Directions
What lines in the entries hold the string "Create"? List them.

Collected data
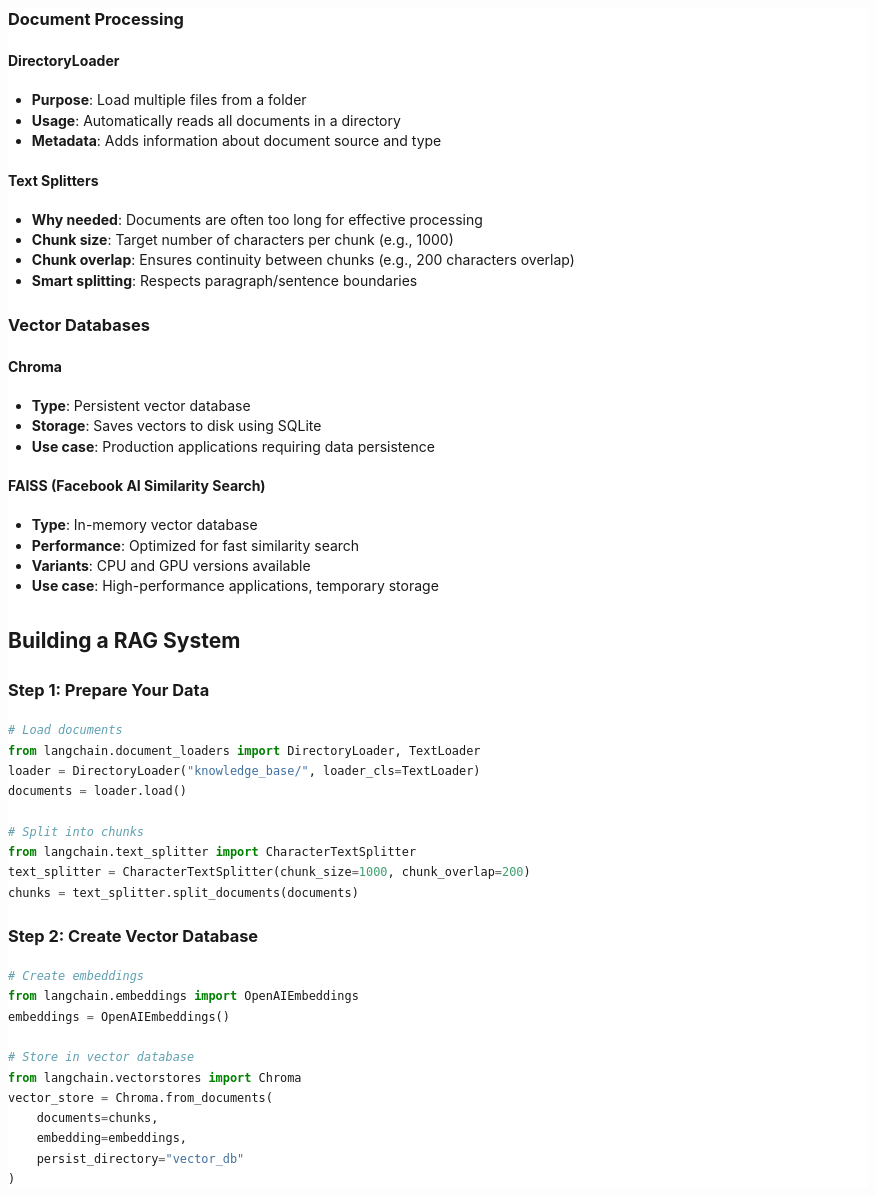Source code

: ### Document Processing
#### DirectoryLoader
- **Purpose**: Load multiple files from a folder
- **Usage**: Automatically reads all documents in a directory
- **Metadata**: Adds information about document source and type

#### Text Splitters
- **Why needed**: Documents are often too long for effective processing
- **Chunk size**: Target number of characters per chunk (e.g., 1000)
- **Chunk overlap**: Ensures continuity between chunks (e.g., 200 characters overlap)
- **Smart splitting**: Respects paragraph/sentence boundaries

### Vector Databases

#### Chroma
- **Type**: Persistent vector database
- **Storage**: Saves vectors to disk using SQLite
- **Use case**: Production applications requiring data persistence

#### FAISS (Facebook AI Similarity Search)
- **Type**: In-memory vector database
- **Performance**: Optimized for fast similarity search
- **Variants**: CPU and GPU versions available
- **Use case**: High-performance applications, temporary storage

## Building a RAG System

### Step 1: Prepare Your Data
```python
# Load documents
from langchain.document_loaders import DirectoryLoader, TextLoader
loader = DirectoryLoader("knowledge_base/", loader_cls=TextLoader)
documents = loader.load()

# Split into chunks
from langchain.text_splitter import CharacterTextSplitter
text_splitter = CharacterTextSplitter(chunk_size=1000, chunk_overlap=200)
chunks = text_splitter.split_documents(documents)
```

### Step 2: Create Vector Database
```python
# Create embeddings
from langchain.embeddings import OpenAIEmbeddings
embeddings = OpenAIEmbeddings()

# Store in vector database
from langchain.vectorstores import Chroma
vector_store = Chroma.from_documents(
    documents=chunks,
    embedding=embeddings,
    persist_directory="vector_db"
)
```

Expected answer
### Step 2: Create Vector Database
# Create embeddings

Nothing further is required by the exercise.